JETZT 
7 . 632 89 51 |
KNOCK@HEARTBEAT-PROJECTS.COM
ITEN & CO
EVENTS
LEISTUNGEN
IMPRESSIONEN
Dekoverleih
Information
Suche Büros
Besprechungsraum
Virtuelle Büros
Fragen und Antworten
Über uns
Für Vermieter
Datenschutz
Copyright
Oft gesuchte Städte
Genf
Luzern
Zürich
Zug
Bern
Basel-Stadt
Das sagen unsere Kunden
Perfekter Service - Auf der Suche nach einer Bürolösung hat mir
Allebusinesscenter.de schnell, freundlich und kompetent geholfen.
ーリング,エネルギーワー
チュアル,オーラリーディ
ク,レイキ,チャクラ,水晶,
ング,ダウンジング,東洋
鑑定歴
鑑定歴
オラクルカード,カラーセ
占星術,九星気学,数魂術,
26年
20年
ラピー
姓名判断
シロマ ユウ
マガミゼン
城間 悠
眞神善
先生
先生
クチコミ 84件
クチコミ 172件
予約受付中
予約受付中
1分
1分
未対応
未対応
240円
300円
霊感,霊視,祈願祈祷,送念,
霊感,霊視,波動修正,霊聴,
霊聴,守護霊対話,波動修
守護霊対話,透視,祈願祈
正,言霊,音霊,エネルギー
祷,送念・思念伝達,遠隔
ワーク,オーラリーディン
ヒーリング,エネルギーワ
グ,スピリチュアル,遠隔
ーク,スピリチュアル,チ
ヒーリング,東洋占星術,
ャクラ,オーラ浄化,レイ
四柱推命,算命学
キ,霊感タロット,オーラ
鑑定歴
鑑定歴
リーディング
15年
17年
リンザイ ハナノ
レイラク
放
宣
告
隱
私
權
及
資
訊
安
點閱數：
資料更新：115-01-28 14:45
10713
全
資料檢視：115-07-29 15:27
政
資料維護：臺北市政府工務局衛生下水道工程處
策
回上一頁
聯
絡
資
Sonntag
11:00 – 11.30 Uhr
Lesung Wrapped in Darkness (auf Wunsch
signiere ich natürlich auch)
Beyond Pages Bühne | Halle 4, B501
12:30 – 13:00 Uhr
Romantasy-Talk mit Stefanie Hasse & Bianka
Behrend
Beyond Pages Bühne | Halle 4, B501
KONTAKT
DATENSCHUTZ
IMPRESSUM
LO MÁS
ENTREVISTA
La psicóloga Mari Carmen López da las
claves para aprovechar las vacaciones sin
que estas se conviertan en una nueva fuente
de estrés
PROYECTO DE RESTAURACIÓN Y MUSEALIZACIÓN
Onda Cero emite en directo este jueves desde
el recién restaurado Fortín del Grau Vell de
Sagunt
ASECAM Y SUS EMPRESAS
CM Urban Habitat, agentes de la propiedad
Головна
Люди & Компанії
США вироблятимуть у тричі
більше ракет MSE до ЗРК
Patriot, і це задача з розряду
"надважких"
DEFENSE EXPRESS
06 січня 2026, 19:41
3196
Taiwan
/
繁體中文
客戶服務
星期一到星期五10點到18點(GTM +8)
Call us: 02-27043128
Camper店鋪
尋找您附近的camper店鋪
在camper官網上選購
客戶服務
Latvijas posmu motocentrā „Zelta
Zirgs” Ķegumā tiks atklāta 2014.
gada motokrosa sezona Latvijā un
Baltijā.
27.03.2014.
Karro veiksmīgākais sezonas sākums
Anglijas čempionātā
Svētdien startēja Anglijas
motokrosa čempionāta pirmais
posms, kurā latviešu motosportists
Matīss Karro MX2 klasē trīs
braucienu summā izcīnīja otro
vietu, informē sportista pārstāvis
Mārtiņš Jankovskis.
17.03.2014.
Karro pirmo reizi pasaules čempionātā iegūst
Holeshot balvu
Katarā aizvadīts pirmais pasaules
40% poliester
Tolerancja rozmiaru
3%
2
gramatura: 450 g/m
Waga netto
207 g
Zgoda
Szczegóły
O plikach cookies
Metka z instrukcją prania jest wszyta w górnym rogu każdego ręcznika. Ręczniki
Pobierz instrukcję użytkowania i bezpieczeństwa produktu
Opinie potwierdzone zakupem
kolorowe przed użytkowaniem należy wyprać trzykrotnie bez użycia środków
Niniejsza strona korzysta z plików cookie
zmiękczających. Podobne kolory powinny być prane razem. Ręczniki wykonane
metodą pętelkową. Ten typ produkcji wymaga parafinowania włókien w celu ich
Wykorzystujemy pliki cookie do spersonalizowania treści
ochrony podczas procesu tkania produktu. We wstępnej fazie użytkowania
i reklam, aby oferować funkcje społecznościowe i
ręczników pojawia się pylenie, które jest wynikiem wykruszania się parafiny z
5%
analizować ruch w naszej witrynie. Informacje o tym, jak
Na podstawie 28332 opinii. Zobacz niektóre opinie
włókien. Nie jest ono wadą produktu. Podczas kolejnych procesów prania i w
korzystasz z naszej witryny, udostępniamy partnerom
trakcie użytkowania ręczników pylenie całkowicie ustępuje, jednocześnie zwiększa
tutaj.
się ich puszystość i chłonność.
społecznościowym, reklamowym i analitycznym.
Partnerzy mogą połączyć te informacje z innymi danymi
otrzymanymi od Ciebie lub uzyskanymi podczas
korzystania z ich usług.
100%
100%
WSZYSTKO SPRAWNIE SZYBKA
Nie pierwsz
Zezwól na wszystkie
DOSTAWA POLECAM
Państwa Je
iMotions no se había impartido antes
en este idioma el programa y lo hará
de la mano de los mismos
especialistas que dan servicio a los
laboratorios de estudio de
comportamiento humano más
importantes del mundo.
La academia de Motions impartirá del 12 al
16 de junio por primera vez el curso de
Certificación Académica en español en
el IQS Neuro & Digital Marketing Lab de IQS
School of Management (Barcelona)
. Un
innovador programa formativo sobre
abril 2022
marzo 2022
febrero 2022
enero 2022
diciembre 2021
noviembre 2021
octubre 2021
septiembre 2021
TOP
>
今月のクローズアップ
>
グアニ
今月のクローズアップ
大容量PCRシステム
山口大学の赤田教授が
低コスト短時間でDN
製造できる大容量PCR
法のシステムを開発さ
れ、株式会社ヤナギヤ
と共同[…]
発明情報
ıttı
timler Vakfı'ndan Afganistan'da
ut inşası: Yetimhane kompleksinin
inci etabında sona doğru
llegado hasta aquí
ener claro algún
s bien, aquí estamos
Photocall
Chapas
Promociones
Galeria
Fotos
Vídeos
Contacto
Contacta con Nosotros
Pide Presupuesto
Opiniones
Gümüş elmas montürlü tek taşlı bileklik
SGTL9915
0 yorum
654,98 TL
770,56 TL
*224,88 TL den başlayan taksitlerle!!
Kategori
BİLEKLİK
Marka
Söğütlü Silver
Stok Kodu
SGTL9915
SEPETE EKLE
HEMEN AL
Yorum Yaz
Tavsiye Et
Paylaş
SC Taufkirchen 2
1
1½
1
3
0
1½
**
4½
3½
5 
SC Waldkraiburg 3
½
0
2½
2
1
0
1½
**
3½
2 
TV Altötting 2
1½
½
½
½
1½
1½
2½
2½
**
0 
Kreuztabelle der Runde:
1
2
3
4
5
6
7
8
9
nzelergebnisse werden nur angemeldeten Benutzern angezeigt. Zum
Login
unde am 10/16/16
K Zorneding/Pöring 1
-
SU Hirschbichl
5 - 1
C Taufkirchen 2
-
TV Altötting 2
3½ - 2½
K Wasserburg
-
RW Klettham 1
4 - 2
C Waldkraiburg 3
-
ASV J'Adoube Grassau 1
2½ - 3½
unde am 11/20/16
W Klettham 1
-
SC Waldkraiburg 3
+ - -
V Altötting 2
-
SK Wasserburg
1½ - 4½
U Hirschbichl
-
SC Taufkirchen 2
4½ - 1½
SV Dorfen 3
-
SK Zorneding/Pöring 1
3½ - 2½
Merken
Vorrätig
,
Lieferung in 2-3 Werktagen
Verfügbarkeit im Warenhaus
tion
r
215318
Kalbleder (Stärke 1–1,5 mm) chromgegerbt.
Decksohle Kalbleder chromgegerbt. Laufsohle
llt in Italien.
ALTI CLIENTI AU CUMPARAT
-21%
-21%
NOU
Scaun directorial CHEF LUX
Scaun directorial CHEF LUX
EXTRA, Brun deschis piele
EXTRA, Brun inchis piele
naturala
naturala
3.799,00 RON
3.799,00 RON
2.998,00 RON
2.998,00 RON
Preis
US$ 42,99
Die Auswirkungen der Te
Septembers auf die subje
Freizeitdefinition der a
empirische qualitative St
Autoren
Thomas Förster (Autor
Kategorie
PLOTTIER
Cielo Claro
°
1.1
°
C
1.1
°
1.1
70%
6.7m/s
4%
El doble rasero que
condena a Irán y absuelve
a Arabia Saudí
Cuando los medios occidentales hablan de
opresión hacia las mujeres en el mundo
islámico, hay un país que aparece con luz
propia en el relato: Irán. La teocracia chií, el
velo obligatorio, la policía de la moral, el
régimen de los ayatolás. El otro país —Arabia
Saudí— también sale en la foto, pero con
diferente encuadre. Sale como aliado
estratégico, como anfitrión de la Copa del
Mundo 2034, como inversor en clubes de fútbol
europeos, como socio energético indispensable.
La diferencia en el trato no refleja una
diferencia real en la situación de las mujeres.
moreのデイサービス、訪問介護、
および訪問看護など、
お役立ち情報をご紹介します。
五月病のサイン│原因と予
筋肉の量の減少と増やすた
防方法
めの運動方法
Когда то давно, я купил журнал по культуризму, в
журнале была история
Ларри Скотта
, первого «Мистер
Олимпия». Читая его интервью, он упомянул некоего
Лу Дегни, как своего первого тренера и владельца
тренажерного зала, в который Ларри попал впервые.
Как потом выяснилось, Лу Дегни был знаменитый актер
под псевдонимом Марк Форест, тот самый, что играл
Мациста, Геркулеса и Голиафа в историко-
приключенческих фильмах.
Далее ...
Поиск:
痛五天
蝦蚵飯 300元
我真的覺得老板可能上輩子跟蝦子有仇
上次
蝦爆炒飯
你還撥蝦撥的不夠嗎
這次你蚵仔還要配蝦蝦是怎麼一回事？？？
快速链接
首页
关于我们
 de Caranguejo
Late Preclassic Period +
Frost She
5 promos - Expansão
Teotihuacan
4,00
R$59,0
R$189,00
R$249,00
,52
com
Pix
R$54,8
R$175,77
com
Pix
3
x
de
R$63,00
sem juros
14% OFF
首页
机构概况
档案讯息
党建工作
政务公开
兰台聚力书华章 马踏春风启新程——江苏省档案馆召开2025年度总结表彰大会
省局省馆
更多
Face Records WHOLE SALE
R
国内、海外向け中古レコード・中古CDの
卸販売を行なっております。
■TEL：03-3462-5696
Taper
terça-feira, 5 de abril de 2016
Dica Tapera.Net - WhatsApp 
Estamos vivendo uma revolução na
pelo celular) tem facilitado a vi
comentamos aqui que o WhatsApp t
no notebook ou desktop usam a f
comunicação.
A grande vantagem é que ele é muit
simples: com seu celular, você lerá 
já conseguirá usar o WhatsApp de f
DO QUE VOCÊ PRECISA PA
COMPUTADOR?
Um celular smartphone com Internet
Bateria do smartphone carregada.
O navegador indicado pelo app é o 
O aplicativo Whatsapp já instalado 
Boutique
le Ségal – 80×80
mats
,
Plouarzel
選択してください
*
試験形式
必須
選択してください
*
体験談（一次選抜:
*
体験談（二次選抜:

* * * * * * *

=== WORK ITEM ===
Starting at the beginning of the rows and ending at the line that contains "claves para aprovechar las vacaciones sin", write those lines out again, swapping "Halle 4" for "Halle 7" and leaving everything else unchanged.

=== RESPONSE TO THE EXERCISE ===
JETZT 
7 . 632 89 51 |
KNOCK@HEARTBEAT-PROJECTS.COM
ITEN & CO
EVENTS
LEISTUNGEN
IMPRESSIONEN
Dekoverleih
Information
Suche Büros
Besprechungsraum
Virtuelle Büros
Fragen und Antworten
Über uns
Für Vermieter
Datenschutz
Copyright
Oft gesuchte Städte
Genf
Luzern
Zürich
Zug
Bern
Basel-Stadt
Das sagen unsere Kunden
Perfekter Service - Auf der Suche nach einer Bürolösung hat mir
Allebusinesscenter.de schnell, freundlich und kompetent geholfen.
ーリング,エネルギーワー
チュアル,オーラリーディ
ク,レイキ,チャクラ,水晶,
ング,ダウンジング,東洋
鑑定歴
鑑定歴
オラクルカード,カラーセ
占星術,九星気学,数魂術,
26年
20年
ラピー
姓名判断
シロマ ユウ
マガミゼン
城間 悠
眞神善
先生
先生
クチコミ 84件
クチコミ 172件
予約受付中
予約受付中
1分
1分
未対応
未対応
240円
300円
霊感,霊視,祈願祈祷,送念,
霊感,霊視,波動修正,霊聴,
霊聴,守護霊対話,波動修
守護霊対話,透視,祈願祈
正,言霊,音霊,エネルギー
祷,送念・思念伝達,遠隔
ワーク,オーラリーディン
ヒーリング,エネルギーワ
グ,スピリチュアル,遠隔
ーク,スピリチュアル,チ
ヒーリング,東洋占星術,
ャクラ,オーラ浄化,レイ
四柱推命,算命学
キ,霊感タロット,オーラ
鑑定歴
鑑定歴
リーディング
15年
17年
リンザイ ハナノ
レイラク
放
宣
告
隱
私
權
及
資
訊
安
點閱數：
資料更新：115-01-28 14:45
10713
全
資料檢視：115-07-29 15:27
政
資料維護：臺北市政府工務局衛生下水道工程處
策
回上一頁
聯
絡
資
Sonntag
11:00 – 11.30 Uhr
Lesung Wrapped in Darkness (auf Wunsch
signiere ich natürlich auch)
Beyond Pages Bühne | Halle 7, B501
12:30 – 13:00 Uhr
Romantasy-Talk mit Stefanie Hasse & Bianka
Behrend
Beyond Pages Bühne | Halle 7, B501
KONTAKT
DATENSCHUTZ
IMPRESSUM
LO MÁS
ENTREVISTA
La psicóloga Mari Carmen López da las
claves para aprovechar las vacaciones sin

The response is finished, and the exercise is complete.